--- EXCERPTED RECORDS ---

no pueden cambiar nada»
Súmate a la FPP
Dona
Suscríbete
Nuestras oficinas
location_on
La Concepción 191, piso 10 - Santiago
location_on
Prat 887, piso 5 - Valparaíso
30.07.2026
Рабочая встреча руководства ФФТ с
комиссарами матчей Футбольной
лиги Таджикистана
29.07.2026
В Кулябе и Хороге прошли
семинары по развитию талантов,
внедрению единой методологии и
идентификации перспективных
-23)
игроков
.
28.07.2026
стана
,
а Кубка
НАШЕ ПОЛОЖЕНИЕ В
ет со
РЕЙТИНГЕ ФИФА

---
--- EXCERPTED RECORDS ---

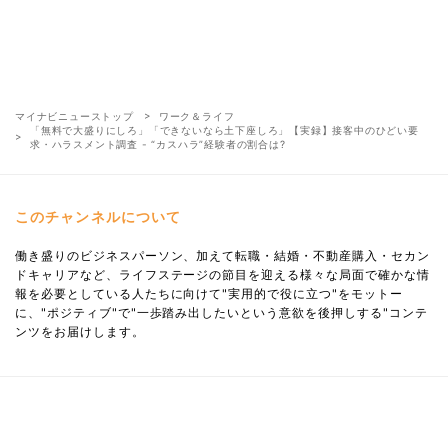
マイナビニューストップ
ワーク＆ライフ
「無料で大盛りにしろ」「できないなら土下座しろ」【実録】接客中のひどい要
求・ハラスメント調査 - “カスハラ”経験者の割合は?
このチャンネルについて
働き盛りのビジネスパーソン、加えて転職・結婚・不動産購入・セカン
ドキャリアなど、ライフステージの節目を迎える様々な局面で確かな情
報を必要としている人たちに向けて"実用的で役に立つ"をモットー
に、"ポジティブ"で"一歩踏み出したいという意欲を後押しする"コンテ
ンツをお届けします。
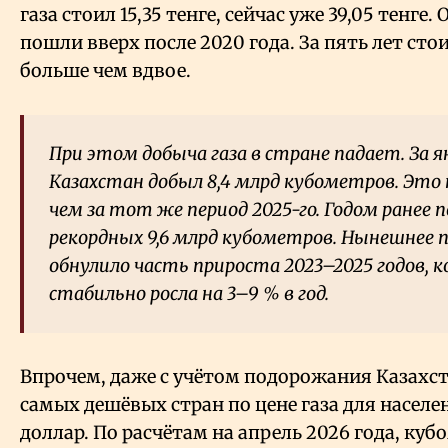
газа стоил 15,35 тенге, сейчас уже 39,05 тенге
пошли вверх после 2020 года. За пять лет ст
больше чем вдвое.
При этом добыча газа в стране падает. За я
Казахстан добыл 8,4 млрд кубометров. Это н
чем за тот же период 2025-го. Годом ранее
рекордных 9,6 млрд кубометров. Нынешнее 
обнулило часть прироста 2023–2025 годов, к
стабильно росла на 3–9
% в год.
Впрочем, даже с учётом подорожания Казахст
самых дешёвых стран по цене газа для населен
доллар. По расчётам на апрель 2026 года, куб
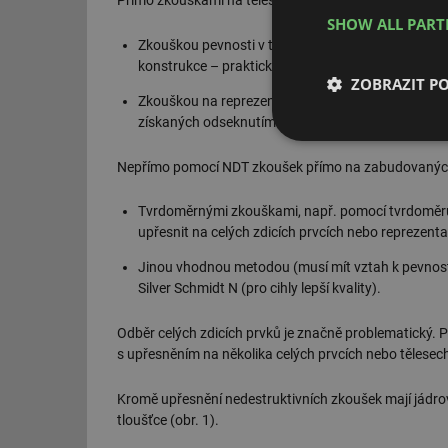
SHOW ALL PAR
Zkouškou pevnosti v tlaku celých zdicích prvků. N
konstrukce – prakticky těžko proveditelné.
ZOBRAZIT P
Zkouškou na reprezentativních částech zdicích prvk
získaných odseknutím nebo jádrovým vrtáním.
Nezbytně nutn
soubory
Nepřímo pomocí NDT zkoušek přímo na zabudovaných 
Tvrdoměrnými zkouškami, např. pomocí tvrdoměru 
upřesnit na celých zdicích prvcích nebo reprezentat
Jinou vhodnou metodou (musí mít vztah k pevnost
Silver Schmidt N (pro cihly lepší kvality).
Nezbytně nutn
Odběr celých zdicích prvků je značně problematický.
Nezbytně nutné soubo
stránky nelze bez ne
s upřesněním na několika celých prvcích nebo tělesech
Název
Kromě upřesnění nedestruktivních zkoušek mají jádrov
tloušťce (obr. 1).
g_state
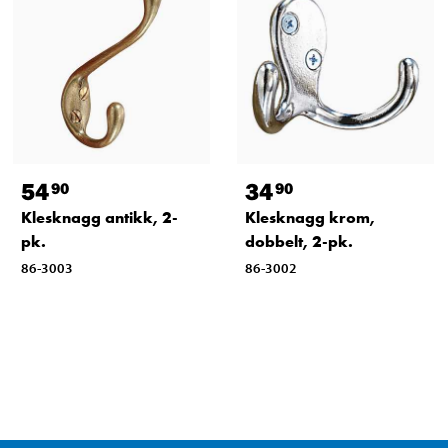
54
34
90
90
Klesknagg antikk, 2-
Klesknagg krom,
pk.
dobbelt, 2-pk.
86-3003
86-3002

---

WORK TO COMPLETE - Word for word, restate the lines above from the line containing "no pueden cambiar" through the line containing "В Кулябе и Хороге прошли", with both included and nothing else.

RESULT OF THIS EXERCISE -
no pueden cambiar nada»
Súmate a la FPP
Dona
Suscríbete
Nuestras oficinas
location_on
La Concepción 191, piso 10 - Santiago
location_on
Prat 887, piso 5 - Valparaíso
30.07.2026
Рабочая встреча руководства ФФТ с
комиссарами матчей Футбольной
лиги Таджикистана
29.07.2026
В Кулябе и Хороге прошли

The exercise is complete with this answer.